▶ **Prompt**
Report each line of the data below in which "second" appears.
Data shown Start Marker
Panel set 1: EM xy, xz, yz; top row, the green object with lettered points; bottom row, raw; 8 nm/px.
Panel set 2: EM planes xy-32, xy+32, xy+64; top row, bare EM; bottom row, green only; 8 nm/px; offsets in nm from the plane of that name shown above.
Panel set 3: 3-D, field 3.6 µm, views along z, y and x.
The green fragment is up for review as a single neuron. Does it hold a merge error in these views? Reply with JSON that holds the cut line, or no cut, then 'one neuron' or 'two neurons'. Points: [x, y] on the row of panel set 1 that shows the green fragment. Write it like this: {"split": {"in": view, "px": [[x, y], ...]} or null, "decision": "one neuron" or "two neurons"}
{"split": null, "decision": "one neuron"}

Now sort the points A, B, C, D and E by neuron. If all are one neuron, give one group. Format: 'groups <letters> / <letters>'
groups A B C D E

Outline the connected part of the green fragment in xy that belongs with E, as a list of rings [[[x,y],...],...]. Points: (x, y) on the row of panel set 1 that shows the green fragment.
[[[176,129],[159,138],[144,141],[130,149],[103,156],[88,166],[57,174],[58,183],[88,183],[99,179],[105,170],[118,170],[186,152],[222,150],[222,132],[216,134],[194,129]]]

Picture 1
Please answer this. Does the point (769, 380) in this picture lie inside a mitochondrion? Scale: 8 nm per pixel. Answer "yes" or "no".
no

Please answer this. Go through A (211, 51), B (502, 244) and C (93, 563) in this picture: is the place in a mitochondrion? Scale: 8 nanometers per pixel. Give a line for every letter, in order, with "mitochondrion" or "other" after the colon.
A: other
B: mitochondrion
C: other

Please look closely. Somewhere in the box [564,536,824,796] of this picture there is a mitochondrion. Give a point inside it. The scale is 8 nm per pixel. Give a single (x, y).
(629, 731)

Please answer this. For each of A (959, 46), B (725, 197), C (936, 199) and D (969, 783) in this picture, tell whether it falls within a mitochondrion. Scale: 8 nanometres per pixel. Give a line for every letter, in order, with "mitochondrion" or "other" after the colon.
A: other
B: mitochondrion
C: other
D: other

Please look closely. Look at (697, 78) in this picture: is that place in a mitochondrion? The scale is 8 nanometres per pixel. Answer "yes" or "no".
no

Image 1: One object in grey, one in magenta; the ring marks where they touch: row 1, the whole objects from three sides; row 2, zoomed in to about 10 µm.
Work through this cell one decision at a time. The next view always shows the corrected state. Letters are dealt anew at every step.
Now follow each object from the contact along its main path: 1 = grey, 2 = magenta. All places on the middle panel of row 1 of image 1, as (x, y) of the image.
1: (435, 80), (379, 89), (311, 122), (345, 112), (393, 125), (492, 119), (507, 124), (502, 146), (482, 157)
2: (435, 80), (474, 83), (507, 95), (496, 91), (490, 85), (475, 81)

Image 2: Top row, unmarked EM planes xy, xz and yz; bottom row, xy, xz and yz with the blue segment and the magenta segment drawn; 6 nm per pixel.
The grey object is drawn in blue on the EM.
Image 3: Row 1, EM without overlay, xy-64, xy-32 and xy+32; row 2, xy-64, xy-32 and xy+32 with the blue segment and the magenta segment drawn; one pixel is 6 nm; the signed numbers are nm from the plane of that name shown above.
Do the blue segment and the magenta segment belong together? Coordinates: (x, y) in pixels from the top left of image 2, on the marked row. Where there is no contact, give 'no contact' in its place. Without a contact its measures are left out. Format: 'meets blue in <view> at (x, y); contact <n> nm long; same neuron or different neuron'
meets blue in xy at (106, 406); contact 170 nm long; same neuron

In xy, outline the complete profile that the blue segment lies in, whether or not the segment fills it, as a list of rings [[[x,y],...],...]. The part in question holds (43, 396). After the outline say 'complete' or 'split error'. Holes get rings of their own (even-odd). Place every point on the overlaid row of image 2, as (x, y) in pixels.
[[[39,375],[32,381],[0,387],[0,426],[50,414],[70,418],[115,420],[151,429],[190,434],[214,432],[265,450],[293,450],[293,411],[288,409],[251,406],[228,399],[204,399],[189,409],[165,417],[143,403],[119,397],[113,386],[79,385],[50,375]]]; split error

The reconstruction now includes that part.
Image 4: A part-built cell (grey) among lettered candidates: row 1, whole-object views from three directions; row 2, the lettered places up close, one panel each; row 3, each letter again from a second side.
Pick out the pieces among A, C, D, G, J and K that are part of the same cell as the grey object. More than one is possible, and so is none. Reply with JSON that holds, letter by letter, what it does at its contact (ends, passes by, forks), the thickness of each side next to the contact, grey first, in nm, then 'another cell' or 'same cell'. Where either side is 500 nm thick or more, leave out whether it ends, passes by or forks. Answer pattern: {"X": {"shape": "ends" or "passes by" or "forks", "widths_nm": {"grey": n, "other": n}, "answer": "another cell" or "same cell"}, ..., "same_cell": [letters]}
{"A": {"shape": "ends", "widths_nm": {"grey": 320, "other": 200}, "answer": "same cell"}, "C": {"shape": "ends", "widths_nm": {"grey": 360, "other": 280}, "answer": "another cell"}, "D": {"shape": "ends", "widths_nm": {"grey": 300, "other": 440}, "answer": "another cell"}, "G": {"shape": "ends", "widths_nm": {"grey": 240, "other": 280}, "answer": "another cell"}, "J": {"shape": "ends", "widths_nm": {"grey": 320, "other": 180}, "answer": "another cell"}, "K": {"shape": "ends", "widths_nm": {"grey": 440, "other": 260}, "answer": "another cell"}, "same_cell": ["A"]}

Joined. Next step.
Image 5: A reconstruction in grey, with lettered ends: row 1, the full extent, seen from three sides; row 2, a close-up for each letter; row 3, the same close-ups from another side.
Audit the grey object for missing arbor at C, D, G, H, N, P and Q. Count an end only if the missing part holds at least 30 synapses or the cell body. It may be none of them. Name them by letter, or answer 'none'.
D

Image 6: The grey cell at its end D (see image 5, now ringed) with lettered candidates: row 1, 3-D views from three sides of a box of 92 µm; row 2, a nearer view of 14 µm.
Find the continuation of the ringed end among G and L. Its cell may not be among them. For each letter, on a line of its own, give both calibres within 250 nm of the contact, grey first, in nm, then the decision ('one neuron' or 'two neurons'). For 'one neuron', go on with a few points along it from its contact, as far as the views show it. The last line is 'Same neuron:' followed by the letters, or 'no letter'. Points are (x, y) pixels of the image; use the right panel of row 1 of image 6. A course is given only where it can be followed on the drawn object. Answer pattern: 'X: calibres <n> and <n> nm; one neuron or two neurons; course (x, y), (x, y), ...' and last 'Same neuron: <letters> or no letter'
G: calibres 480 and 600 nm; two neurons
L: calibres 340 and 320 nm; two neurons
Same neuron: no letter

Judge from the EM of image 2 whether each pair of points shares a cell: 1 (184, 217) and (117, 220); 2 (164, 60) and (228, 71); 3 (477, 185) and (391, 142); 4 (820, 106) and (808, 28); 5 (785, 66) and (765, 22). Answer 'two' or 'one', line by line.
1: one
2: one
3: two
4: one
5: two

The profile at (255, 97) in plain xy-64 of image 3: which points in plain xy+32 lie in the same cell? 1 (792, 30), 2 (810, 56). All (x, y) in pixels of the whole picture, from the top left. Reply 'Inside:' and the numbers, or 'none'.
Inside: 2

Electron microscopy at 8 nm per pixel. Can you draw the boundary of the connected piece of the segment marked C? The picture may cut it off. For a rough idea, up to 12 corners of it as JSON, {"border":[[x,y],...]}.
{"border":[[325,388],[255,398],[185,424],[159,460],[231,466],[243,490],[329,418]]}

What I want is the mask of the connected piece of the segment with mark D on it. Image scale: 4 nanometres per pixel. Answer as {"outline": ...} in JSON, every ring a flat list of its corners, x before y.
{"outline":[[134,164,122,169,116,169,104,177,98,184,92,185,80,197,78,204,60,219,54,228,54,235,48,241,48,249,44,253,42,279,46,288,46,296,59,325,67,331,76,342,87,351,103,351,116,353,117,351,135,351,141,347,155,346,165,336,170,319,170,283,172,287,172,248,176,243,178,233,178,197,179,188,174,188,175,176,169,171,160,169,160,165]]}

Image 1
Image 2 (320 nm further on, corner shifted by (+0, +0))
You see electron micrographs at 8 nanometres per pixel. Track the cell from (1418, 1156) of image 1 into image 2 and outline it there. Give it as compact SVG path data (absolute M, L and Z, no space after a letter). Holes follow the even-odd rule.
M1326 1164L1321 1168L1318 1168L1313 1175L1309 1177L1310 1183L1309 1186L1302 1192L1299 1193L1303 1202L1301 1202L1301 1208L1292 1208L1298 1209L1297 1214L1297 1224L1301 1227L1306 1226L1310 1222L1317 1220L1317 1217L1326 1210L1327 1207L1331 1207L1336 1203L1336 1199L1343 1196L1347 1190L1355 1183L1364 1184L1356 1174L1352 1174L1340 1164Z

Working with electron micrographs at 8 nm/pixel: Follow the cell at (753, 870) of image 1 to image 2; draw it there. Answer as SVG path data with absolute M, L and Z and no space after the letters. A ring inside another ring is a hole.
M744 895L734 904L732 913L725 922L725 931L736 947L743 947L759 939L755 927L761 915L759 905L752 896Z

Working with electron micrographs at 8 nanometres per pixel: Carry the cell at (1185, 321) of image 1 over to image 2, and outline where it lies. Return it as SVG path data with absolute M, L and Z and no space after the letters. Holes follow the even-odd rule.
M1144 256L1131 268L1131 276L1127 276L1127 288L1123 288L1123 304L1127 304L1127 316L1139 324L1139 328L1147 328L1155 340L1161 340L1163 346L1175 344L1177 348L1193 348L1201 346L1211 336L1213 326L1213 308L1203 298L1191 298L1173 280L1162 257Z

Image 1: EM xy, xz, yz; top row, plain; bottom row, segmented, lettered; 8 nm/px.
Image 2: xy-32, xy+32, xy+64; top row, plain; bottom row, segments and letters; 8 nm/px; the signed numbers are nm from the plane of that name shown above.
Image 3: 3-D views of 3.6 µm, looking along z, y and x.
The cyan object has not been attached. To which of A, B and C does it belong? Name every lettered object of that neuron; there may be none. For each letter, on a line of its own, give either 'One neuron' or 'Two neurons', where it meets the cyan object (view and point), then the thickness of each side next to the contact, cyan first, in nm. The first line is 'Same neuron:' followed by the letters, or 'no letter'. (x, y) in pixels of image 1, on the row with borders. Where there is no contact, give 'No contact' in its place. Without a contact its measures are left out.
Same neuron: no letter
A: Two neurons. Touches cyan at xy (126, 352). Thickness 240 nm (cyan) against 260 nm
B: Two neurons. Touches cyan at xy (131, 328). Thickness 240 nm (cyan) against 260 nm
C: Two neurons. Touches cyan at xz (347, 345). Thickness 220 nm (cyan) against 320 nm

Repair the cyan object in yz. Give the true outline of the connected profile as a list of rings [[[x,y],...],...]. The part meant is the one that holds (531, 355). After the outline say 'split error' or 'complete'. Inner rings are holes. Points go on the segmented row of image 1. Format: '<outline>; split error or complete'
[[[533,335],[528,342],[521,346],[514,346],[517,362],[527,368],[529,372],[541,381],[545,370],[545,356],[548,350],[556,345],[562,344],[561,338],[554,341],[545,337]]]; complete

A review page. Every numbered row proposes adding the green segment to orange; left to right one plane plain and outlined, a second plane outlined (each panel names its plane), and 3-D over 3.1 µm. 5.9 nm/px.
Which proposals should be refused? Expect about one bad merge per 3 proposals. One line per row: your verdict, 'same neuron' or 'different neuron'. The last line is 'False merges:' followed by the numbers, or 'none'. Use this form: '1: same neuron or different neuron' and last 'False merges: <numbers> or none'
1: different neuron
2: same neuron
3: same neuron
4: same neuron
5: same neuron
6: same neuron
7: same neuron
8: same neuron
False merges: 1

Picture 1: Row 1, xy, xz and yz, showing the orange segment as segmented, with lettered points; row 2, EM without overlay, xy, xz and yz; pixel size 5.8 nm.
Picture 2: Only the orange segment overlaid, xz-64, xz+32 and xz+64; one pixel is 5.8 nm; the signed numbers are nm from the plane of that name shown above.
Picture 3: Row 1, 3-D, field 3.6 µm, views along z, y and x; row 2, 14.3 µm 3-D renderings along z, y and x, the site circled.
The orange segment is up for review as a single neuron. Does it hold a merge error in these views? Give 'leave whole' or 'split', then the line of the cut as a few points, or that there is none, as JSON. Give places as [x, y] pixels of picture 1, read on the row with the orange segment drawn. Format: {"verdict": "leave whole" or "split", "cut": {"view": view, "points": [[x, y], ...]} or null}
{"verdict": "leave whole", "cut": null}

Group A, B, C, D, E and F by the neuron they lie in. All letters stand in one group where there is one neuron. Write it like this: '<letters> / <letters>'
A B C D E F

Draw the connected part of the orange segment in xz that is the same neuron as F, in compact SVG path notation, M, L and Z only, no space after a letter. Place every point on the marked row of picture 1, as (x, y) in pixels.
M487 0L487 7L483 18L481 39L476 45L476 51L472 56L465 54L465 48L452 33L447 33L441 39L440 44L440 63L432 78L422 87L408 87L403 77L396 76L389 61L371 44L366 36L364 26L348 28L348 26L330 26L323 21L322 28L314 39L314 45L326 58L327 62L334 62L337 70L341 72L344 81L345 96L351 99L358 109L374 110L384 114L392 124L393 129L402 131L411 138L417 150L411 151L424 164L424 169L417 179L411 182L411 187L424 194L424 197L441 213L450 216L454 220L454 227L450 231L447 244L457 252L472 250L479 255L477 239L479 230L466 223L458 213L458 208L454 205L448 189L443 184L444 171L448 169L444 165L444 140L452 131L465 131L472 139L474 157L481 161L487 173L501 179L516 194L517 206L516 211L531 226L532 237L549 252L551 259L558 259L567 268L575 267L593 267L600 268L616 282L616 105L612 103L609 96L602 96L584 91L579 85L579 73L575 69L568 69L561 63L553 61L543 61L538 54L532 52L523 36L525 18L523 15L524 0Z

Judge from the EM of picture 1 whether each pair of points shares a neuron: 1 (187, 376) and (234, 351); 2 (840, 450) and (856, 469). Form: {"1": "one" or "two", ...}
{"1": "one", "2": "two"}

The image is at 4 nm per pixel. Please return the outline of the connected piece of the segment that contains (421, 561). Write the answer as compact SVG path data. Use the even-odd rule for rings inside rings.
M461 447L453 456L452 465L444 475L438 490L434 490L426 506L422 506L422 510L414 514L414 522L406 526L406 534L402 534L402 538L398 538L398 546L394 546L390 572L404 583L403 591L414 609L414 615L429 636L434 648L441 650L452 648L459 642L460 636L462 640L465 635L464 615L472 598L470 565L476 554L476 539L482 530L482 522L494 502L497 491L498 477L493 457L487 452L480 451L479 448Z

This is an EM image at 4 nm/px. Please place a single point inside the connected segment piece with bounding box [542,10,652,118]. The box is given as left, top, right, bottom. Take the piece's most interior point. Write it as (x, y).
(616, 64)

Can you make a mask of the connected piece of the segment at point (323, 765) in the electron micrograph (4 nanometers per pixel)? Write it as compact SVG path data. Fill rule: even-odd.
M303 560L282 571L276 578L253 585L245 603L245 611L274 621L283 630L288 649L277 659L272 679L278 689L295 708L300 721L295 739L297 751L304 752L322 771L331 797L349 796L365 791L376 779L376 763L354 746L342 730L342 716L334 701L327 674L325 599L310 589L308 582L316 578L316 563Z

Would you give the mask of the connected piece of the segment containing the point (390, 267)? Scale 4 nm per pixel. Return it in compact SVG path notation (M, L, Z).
Data shown End Marker
▶ **Result of this task**
Image 4: A part-built cell (grey) among lettered candidates: row 1, whole-object views from three directions; row 2, the lettered places up close, one panel each; row 3, each letter again from a second side.
A review page. Every numbered row proposes adding the green segment to orange; left to right one plane plain and outlined, a second plane outlined (each panel names its plane), and 3-D over 3.1 µm. 5.9 nm/px.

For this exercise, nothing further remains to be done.